THINGS TO DO:
[1] In the passage on marketing The Da Vinci Code, what job does Jon Anderson hold?
[2] Based on the passage about marketing The Da Vinci Code, say whether each statement agrees with it: (a) Anderson says the campaign is mainly aimed at older readers of the book. (b) Films like this usually earn most of their money in the first weekend. (c) Anderson works for the company marketing The Da Vinci Code. For each, answer yes or no and quote the deciding words.
[3] Continue the passage about marketing The Da Vinci Code, starting after its last sentence.

GIVEN PASSAGE:
The marketers behind The Da Vinci Code are following in the footsteps of shows such as Big Brother and Australian Idol by demanding audience participation through the internet and mobile phones, says Jon Anderson, the Australian marketing manager of the rival United International Pictures.
"There's been a question mark over just how young this movie will play," he says. "The book had a strong brand out there among older readers but I would say definitely this campaign would be to get in the teenagers and the young males ... to give the film a contemporary feel and to make it into something of a cultural event that they can take part in."
Anderson says the film season is dominated by blockbusters such as Mission: Impossible III that become events in themselves; everybody wants a piece of them, from the media that feed off the star personalities to the companies investing in promotional deals. He says the film is playing in that space and working off an already established fan base. Such movies typically make most of their money in the first weekend, so marketers need to get the most bums on seats as quickly as possible.

DATA PROVIDED:

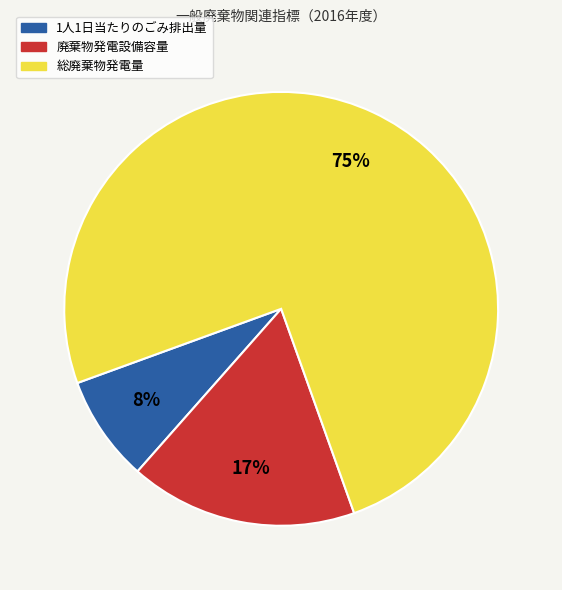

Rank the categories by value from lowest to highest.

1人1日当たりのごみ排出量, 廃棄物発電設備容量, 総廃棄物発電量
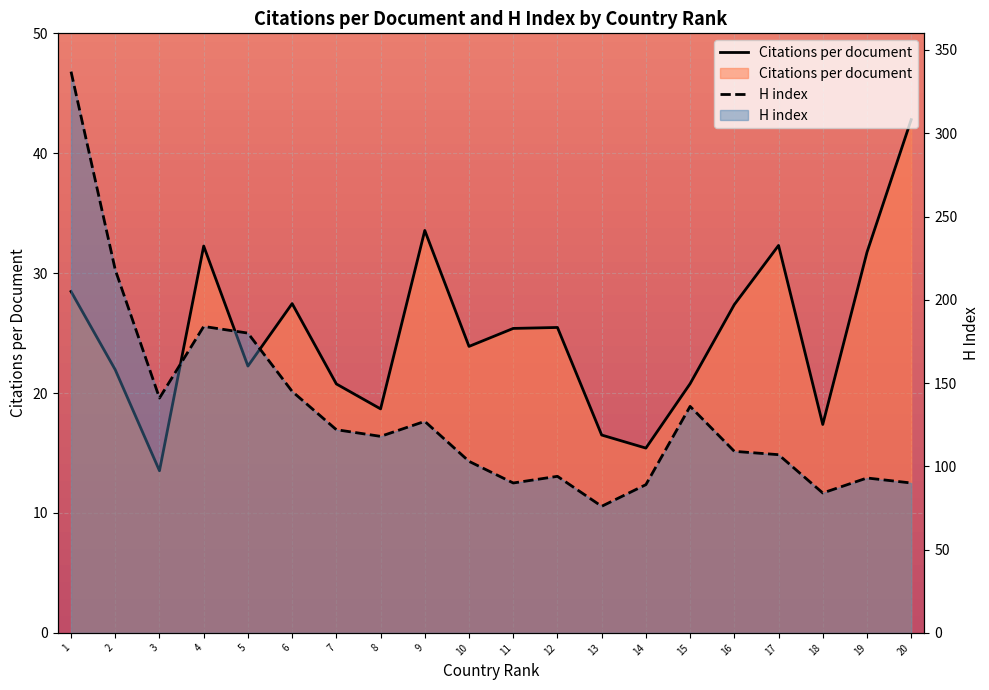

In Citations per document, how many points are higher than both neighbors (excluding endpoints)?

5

TASK RESULTS:
[1] He is the Australian marketing manager of the rival United International Pictures.

[2]
(a) No: "this campaign would be to get in the teenagers and the young males"
(b) Yes: "Such movies typically make most of their money in the first weekend"
(c) No: "the Australian marketing manager of the rival United International Pictures"

[3]
"You only get one bite of the cherry," Anderson says. "The Da Vinci Code needs to maintain its share of voice. It's stuck between Mission: Impossible III and X-Men: The Last Stand, so you can't afford to say, 'Oh, it's going to be OK, people will come.' What if they don't? Who wants to be the marketer who failed to let everyone know that the film is opening this weekend?"
A neat narrative has been spun around the success of Dan Brown's book. The book sold by word of mouth, the folkloric story runs, propelled by enthused fans in book clubs who shared the novel among themselves. That publishers encourage this myth shows the same kind of faux reticence the film campaign has taken for its signature.
Random House Australia's head of publicity for international books, Karen Reid, calls the book "a publishing phenomenon, a word-of-mouth bestseller". What no one wants to acknowledge is the hefty American pre-publication campaign, which included a $500,000 television ad, cross-promotions and an unprecedented 10,000 cheaply printed copies of the novel handed to American booksellers at the end of 2002. Off the springboard of the US publicity drive, the novel began to walk off shelves in Australia.